Discódias e conflitos, quando bem resolvidos, colaboram para a autoconquista da felicidade autêntica também na vida conjugal do casal; eles demandam soluções e obrigam a optar a cada momento. Numa conferência, ouvi Sartre dizer: “a vida, a cada momento, nos apresenta um “Y” diante do qual precisamos optar por uma de duas alternativas”. Tranquilidade e ausência de conflitos paralisam a evolução.

A separação dos pais pode ser, para muitos filhos, a melhor solução; tudo depende de como tiver sido a dinâmica familiar anterior e como a separação é administrada.

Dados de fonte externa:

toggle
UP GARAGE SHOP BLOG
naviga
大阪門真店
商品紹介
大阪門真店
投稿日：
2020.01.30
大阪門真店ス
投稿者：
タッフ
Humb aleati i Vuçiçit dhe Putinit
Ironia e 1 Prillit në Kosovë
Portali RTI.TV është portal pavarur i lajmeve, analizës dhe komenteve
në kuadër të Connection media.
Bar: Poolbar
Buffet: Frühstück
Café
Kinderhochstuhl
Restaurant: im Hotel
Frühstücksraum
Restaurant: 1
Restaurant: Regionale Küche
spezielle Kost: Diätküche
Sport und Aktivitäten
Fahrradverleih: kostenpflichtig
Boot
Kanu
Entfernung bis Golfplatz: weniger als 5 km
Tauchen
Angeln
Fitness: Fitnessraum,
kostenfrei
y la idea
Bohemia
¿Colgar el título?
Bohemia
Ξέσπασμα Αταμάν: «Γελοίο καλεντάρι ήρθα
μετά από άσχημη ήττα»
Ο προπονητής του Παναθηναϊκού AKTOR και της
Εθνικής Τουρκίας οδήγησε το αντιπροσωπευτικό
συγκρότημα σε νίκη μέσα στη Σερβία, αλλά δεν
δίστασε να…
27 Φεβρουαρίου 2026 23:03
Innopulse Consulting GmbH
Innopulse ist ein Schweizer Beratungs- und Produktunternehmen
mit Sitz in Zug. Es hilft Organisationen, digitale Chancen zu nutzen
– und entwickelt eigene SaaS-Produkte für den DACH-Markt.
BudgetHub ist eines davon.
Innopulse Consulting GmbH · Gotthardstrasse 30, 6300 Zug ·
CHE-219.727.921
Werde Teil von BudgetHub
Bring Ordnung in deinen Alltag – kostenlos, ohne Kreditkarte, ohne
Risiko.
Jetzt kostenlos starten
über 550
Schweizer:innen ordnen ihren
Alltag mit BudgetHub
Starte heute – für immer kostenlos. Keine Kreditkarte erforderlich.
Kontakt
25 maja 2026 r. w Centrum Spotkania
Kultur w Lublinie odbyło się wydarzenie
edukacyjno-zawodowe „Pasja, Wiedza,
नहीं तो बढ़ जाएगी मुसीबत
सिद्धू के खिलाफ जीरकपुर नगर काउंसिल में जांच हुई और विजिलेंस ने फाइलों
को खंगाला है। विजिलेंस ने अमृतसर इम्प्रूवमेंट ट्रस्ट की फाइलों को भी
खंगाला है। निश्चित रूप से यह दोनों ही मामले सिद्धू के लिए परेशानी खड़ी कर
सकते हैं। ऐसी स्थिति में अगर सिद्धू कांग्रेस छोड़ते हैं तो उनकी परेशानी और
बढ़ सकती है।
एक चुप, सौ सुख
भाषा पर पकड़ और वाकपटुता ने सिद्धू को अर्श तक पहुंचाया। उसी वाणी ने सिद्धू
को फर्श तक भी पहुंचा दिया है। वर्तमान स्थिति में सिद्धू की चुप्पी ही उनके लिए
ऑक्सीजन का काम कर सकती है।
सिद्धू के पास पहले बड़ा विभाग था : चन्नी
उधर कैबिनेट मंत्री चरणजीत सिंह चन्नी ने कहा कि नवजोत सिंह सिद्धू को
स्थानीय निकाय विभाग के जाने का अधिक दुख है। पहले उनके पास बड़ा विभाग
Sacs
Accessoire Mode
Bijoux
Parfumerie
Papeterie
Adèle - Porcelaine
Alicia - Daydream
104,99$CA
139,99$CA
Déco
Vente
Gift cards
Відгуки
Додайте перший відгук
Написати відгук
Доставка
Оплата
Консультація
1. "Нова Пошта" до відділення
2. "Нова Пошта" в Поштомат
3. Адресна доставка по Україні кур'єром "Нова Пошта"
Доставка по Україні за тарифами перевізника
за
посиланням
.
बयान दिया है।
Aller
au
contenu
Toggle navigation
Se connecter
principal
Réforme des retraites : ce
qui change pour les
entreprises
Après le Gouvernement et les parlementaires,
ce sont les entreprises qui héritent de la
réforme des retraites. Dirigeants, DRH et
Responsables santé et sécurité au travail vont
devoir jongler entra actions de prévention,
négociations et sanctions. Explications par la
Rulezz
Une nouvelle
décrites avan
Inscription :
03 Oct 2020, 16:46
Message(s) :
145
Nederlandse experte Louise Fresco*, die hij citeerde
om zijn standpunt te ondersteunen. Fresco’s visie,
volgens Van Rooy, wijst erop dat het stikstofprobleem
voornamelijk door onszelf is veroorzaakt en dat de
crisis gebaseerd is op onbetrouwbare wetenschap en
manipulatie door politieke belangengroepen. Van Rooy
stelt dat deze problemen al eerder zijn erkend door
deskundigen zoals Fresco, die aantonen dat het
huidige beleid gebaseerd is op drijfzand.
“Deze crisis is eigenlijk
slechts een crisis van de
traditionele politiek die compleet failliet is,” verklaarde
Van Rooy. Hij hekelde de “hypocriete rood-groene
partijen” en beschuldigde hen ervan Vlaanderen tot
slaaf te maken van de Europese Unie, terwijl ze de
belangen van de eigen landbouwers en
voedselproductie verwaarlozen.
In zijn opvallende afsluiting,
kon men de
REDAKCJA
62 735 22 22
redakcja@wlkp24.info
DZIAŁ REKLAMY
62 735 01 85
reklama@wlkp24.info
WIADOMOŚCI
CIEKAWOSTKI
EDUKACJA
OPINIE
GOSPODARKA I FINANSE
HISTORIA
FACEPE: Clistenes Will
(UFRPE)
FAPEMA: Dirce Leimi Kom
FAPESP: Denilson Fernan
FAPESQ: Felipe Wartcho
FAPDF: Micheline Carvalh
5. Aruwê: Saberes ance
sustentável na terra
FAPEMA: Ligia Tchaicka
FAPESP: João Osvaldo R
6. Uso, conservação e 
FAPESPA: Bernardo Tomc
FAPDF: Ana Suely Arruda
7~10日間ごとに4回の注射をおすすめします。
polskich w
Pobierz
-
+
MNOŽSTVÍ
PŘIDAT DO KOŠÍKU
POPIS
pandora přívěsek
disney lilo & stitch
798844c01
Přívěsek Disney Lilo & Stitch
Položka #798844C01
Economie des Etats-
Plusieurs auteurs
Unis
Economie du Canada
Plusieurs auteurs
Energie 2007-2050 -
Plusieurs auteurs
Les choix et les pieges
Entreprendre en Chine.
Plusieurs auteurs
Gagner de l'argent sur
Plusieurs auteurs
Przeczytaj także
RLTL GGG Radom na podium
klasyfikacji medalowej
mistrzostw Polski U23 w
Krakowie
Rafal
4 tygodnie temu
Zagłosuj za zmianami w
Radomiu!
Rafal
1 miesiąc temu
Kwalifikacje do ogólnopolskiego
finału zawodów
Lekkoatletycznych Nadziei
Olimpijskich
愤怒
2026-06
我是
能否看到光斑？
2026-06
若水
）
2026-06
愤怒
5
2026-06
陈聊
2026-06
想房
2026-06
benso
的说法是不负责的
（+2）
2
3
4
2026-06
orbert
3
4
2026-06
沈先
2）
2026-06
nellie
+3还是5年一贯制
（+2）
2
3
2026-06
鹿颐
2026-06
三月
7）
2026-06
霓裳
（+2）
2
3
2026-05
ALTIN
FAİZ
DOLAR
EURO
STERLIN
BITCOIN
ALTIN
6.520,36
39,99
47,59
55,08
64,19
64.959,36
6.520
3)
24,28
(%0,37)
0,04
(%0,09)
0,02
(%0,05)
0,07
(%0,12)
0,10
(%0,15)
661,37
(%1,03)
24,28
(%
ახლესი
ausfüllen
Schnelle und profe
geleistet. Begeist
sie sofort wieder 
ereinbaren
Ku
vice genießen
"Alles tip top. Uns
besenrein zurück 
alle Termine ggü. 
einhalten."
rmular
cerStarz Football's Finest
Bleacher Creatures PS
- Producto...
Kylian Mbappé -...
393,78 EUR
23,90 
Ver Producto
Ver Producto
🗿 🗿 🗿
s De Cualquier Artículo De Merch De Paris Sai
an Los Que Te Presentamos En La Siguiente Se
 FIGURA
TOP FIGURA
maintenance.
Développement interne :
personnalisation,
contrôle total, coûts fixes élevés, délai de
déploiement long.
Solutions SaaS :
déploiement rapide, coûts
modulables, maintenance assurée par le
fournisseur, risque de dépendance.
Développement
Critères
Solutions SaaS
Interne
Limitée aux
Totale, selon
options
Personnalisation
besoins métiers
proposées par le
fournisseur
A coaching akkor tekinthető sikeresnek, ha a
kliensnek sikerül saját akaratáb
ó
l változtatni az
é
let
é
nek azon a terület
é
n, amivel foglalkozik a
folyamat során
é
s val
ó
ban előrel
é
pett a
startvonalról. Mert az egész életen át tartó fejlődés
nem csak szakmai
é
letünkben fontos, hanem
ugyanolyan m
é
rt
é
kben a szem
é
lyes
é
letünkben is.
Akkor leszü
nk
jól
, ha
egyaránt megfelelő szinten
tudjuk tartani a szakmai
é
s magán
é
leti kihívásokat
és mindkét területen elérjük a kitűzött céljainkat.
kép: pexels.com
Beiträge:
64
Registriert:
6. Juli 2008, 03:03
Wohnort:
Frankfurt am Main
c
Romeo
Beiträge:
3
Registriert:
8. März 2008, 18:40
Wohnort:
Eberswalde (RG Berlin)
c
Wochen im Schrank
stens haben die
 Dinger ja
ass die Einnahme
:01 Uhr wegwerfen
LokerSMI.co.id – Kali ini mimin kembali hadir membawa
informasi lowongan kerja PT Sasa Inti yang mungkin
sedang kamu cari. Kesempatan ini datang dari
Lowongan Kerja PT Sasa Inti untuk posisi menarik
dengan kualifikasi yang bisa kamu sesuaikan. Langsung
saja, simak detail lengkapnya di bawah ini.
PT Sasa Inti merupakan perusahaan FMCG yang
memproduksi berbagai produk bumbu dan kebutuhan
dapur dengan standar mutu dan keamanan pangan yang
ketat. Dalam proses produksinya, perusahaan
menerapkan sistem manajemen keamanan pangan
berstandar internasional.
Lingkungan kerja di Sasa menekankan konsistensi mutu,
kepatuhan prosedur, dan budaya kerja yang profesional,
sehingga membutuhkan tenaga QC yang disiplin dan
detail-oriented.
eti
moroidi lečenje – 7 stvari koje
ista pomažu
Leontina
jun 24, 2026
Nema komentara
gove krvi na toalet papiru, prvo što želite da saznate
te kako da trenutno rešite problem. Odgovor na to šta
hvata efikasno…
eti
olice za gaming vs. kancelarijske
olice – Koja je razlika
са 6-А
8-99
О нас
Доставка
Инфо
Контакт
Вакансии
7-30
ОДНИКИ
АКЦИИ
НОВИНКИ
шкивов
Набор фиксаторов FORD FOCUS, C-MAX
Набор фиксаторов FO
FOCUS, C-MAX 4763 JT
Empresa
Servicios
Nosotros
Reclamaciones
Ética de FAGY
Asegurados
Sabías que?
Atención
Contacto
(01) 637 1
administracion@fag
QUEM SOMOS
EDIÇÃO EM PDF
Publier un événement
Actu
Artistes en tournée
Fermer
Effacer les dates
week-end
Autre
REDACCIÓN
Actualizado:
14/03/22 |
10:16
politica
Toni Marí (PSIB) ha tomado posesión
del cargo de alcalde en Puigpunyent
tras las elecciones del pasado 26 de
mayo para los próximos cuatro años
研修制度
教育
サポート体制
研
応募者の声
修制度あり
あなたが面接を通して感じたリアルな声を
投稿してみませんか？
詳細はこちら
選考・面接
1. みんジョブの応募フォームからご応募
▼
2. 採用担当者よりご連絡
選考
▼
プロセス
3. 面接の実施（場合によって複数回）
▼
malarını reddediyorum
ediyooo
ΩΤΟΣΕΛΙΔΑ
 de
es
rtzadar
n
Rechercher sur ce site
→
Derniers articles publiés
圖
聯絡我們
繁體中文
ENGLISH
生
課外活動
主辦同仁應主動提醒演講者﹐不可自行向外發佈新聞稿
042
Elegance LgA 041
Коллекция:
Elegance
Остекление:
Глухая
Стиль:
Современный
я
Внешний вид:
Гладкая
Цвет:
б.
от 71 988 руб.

A educação dos filhos deve ser, com ou sem separação, sempre calcada na transmissão dos valores familiares autênticos, com respeito às leis ambientais e a seus parâmetros: ritmo, disciplina e limites. Os pais nunca devem transgredi-las ou se denegrirem mutuamente, para que o triângulo de relações pais-filhos, material ou virtual, não seja sacrificado, criando graves problemas inevitáveis e, talvez, insolúveis.

KLAJNER, HENRIQUE. A autoestimulação e seus reflexos na educação. São Paulo: Marco Zero, 2011.